II. …aux objectifs confrontés à une conjoncture économique dégradée
La mise en œuvre de projets parfois contrariée par des capacités financières contraintes
Les objectifs et indicateurs de performances décrits dans la vision ont été élaborés avant les chocs externes majeurs du début de la décennie 2020 (Covid-19, guerre en Ukraine, conflit Israël Hamas) qui ont eu de lourdes conséquences. La crise économique a contraint le gouvernement égyptien à réévaluer ses priorités et ses objectifs. À titre d’illustration, le gouvernement égyptien avait beaucoup d’attente sur la multiplication des investissements dans la Zone économique du Canal de Suez (SCZone) et de nombreuses annonces ont été faites à cet égard. Moins de projets qu’initialement prévu se sont concrétisés jusqu’à présent. Cela étant, l’Égypte a décuplé ses ambitions initiales dans le secteur énergétique, aspirant depuis le mois de février à porter la part des énergies renouvelables à 60% du mix électrique d'ici 2030 (contre 42% annoncés début janvier 2024 et 35% en 2016). A ce stade, avec 6,2 GW de capacités renouvelables actuellement disponibles, l'Égypte affiche un écart de 13 GW par rapport à ses objectifs initiaux pour la même période. Alors que l'Égypte comptait sur le développement de producteurs d'électricité indépendants (IPP) pour augmenter ses capacités renouvelables, la crise de change et la libéralisation encore limitée du secteur limitent leur expansion.
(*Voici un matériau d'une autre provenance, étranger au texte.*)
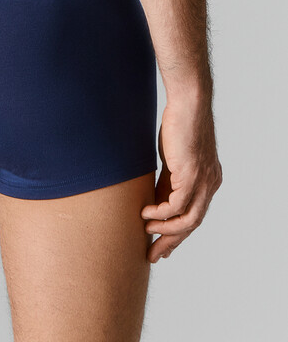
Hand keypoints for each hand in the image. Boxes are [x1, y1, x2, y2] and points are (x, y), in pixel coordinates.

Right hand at [141, 95, 221, 262]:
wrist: (188, 103)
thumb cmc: (179, 124)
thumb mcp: (174, 158)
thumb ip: (169, 179)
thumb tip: (155, 199)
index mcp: (208, 180)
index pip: (194, 215)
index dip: (178, 233)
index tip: (162, 245)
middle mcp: (210, 184)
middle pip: (193, 223)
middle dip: (172, 241)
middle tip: (154, 254)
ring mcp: (203, 181)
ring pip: (187, 219)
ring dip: (165, 230)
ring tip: (146, 231)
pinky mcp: (191, 175)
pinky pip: (176, 205)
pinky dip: (160, 213)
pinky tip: (145, 213)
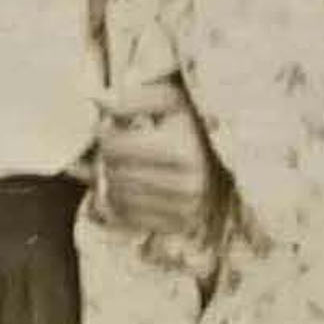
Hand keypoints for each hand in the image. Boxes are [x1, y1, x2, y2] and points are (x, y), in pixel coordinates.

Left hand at [95, 75, 220, 246]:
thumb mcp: (168, 98)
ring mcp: (184, 209)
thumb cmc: (192, 122)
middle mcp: (186, 185)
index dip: (105, 133)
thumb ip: (132, 98)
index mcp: (182, 151)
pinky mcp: (180, 225)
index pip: (116, 147)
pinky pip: (130, 218)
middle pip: (115, 173)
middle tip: (116, 146)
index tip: (111, 126)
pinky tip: (131, 185)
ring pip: (119, 197)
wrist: (227, 154)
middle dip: (108, 157)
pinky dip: (121, 202)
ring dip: (112, 180)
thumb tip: (97, 100)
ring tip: (124, 164)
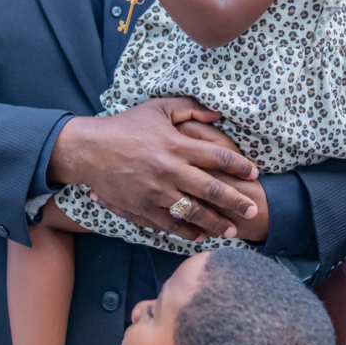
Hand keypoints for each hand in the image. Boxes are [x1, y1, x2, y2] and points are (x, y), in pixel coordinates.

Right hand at [47, 98, 259, 241]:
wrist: (90, 150)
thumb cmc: (125, 126)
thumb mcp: (158, 108)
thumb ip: (189, 109)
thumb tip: (218, 113)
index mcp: (176, 145)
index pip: (218, 157)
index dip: (240, 166)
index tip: (254, 173)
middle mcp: (170, 170)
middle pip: (212, 189)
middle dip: (237, 201)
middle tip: (255, 210)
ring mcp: (157, 192)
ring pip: (194, 212)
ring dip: (217, 222)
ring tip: (232, 229)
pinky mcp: (143, 208)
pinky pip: (170, 224)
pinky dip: (188, 232)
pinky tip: (201, 236)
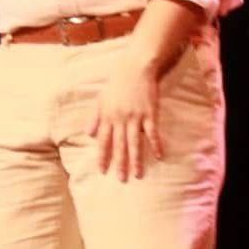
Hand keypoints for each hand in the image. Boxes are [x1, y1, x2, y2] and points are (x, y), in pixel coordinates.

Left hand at [88, 57, 163, 181]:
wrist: (136, 67)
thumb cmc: (118, 82)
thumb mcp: (101, 99)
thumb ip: (95, 117)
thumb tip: (88, 134)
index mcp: (107, 116)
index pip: (103, 141)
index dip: (103, 157)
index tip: (103, 171)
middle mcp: (120, 119)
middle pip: (119, 145)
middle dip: (120, 164)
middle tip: (121, 180)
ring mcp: (135, 117)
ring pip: (135, 142)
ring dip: (136, 160)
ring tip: (138, 175)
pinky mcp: (150, 113)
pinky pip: (152, 132)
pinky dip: (156, 144)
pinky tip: (159, 155)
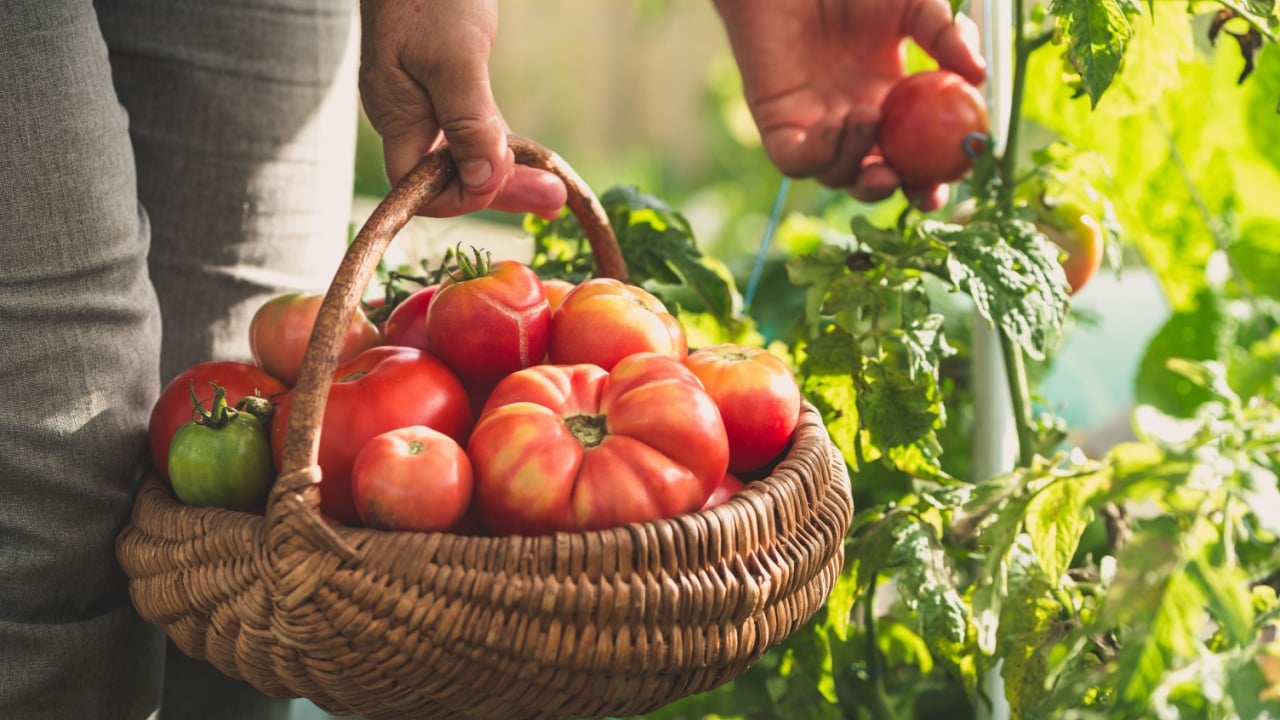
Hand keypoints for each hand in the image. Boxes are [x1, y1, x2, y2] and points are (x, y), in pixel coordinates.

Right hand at [358, 0, 565, 218]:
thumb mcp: (454, 56)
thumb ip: (468, 119)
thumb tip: (485, 178)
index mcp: (395, 113)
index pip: (419, 188)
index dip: (462, 195)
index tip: (506, 180)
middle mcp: (407, 114)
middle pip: (449, 176)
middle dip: (502, 189)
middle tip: (554, 198)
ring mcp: (426, 99)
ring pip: (466, 154)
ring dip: (510, 172)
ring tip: (556, 189)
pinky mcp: (447, 82)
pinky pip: (474, 128)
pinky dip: (502, 144)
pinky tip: (533, 156)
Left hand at [712, 0, 985, 209]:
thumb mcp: (915, 8)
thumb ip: (948, 40)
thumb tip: (980, 78)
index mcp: (888, 106)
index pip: (908, 160)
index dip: (927, 182)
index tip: (948, 184)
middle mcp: (849, 123)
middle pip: (868, 181)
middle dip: (889, 191)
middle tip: (905, 183)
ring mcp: (812, 126)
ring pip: (833, 175)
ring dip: (855, 158)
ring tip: (868, 115)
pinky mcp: (777, 123)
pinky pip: (795, 162)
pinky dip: (819, 155)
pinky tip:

Après les élections de décembre 2023, le gouvernement a annoncé sa stratégie 2024-2030, réhaussant encore ses ambitions en matière d’énergie et d’infrastructures
En janvier 2024, le Président Sissi, tout juste réélu, a révisé les objectifs du gouvernement d’ici à 2030. Le gouvernement égyptien fonde une partie de son projet de croissance sur sa filière énergétique qui représente aujourd’hui 13% de son PIB et pourrait atteindre 25% du PIB en 2030, capitalisant sur l’exportation d’hydrocarbures (doublement des capacités entre 2023 et 2030) et d’électricité (via notamment la construction de nouvelles interconnexions avec l’Arabie saoudite et, de manière plus incertaine, avec l’Europe pour doubler ses exportations d’ici 2030 à 1,5 GW/jour). Ces objectifs paraissent particulièrement audacieux alors que l’Egypte a vu sa production gazière s’effondrer l’an dernier et a subi de fortes pressions sur son réseau durant toute la deuxième partie de l’année 2023, induisant des délestages quotidiens pour la population qui se poursuivent. L’Égypte cherche aussi à développer son potentiel minier, grâce à la création d’une zone économique spéciale dans le Triangle d’Or, se fixant l’objectif de multiplier par dix la contribution du secteur au PIB d’ici à 2030 (de 0,5% à 5%). Le Triangle d'Or, situé entre Qena, Safaga et Al Qusair, est considéré comme l'une des régions les plus riches en sources minières, représentant 75 % des minéraux de l'Égypte, dont certains utilisés dans la fabrication d’engrais minéraux, secteur stratégique pour le pays qui se positionne dans les dix premiers fournisseurs d’engrais au monde. La nouvelle stratégie du gouvernement s’appuie enfin largement sur le développement du fret maritime et de ses voies navigables intérieures. La création d'une zone logistique au lac Nasser pour relier le réseau d'eau douce du lac Victoria à Alexandrie à la mer Méditerranée entre en résonance avec la stratégie du ministre de l’Approvisionnement qui a annoncé à la rentrée de janvier l’ouverture de 14 zones logistiques dans 10 gouvernorats pour un coût de 33,5 Md EGP.